** Opening Input data block **
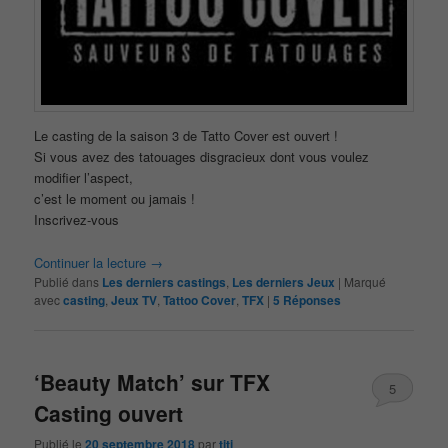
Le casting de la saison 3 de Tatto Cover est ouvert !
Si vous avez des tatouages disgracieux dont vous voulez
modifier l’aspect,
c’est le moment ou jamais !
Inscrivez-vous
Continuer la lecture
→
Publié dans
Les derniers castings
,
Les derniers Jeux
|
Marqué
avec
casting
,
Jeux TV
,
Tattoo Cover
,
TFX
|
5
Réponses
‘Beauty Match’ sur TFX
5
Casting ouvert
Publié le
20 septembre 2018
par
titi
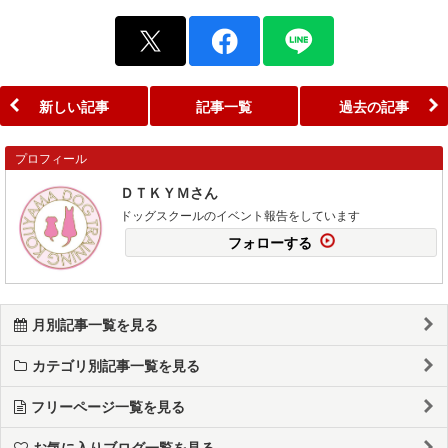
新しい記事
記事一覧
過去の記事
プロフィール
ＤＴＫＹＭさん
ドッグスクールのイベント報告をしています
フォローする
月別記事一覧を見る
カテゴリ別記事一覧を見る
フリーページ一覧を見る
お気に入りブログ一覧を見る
** Closing Input data block **
** Opening Input data block **
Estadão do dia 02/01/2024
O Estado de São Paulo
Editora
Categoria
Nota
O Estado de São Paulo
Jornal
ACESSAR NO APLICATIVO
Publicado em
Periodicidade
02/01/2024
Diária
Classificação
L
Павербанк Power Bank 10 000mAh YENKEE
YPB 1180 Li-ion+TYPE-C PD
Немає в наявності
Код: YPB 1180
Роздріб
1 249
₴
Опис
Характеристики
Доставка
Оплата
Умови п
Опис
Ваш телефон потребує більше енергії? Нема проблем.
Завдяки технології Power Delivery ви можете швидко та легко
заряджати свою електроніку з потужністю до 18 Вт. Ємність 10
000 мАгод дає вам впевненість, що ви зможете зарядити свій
** Closing Input data block **
Work item
Given the word "Cover", show every line of the records that contains it.

Solution
Le casting de la saison 3 de Tatto Cover est ouvert !
Tattoo Cover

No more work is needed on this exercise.